* [Instructions for the task] Write the next part of the passage about barbed-wire entanglements in war, picking up after its final sentence.

* [Document extract]

There is a fine mini-history of these mechanical entanglements here, beginning with barbed wire's origins on the plains of the American west in the 19th Century; its first use in the Russo-Japanese War of 1902 - 1904; and its high recommendation in a British war manual of 1908, saying it "would not be much damaged by the enemy's artillery," and

    wire entanglement is the best of all obstacles, because it is easily and quickly made, difficult to destroy, and offers no obstruction to view.

Its placement and upkeep might confuse one into thinking it was a rare garden ornament, one that needed to be tended only by night, replacing the open links . . . or preparing for an assault by shearing for an upcoming possible advance. "Wiring parties on both sides would enter no-man's-land under the cover of darkness, in patrols of two to three men, to inspect the integrity of the defenses or cut paths through their own wire in preparation for a raid or in larger fatigue parties to repair and improve the front-line wire."

    Such parties would be in a constant state of readiness; any noise would trigger off a flurry of star shells and Very lights intended to illuminate the interlopers, picking them out in stark silhouette against the night sky, an easy target for a sweeping machine gun or targeted artillery barrage.

* [Data for review]

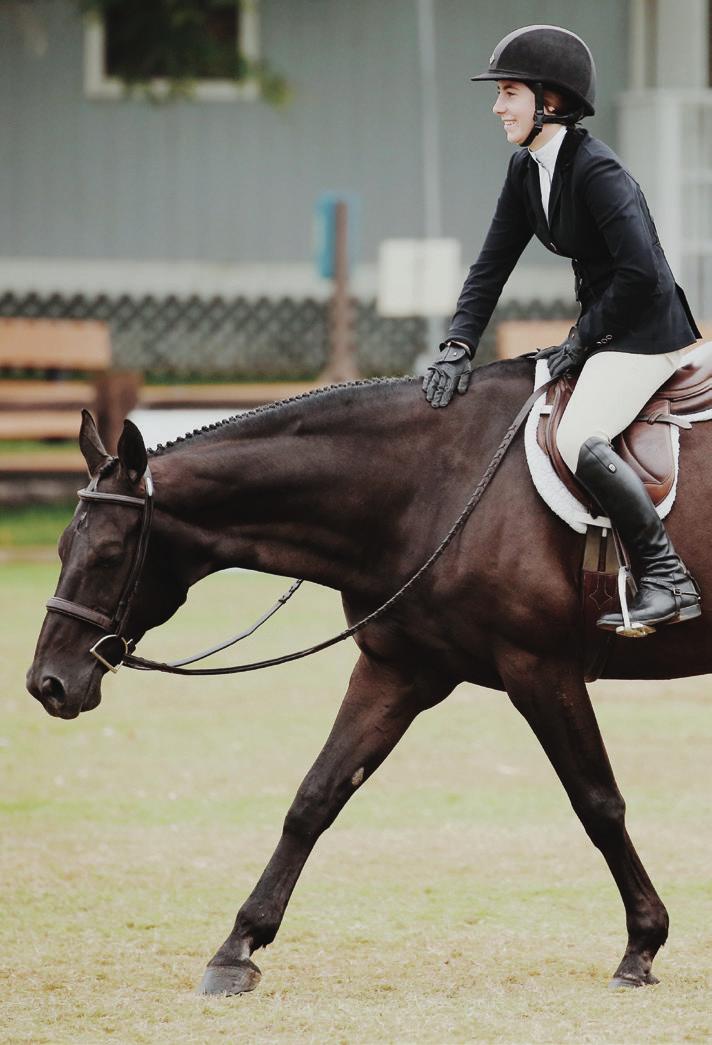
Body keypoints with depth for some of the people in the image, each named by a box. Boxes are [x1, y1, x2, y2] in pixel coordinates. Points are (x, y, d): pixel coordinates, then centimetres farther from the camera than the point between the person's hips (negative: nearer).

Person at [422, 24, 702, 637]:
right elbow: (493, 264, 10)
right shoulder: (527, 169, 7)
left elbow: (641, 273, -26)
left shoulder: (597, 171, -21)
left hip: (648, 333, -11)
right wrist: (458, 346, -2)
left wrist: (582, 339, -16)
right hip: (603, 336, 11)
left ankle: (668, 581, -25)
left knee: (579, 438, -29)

==

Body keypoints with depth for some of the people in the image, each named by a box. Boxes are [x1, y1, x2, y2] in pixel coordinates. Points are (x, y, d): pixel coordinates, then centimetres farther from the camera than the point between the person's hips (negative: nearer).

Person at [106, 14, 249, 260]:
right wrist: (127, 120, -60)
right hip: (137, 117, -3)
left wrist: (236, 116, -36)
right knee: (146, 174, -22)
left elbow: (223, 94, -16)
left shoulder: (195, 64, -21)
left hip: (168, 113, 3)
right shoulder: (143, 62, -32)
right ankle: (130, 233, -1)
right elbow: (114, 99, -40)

* [Result of the exercise]
World War One brought in a bounty of inventions, and many are shown here, although some not as macabre as the those we have selected above. There are the funny looking airplanes like the French Spad XIII, not so different tfrom crop-dusters of today, with lots of wing-span so that it could move slowly over the front lines, or even penetrate into enemy territory. The early ones with elegant colors for the different parts look almost like butterflies. There are more mundane objects --- water bottles, medals, scrapbooks, soccer balls, funny old posters. All, glamorous or no, make their way into World War I in 100 Objects as do other oddities. Like holes. Big ones. In the ground. The Lochnagar Crater, created by a shaft bored in from English lines under the Germans lines at the Somme, ultimately stuffed with 60,000 tons of explosives and set off in 1916, creating mayhem above. (The crater still exists near La Boisselle, France, though with grass and trees, looking, we suspect, more benign than it did in late 1916.)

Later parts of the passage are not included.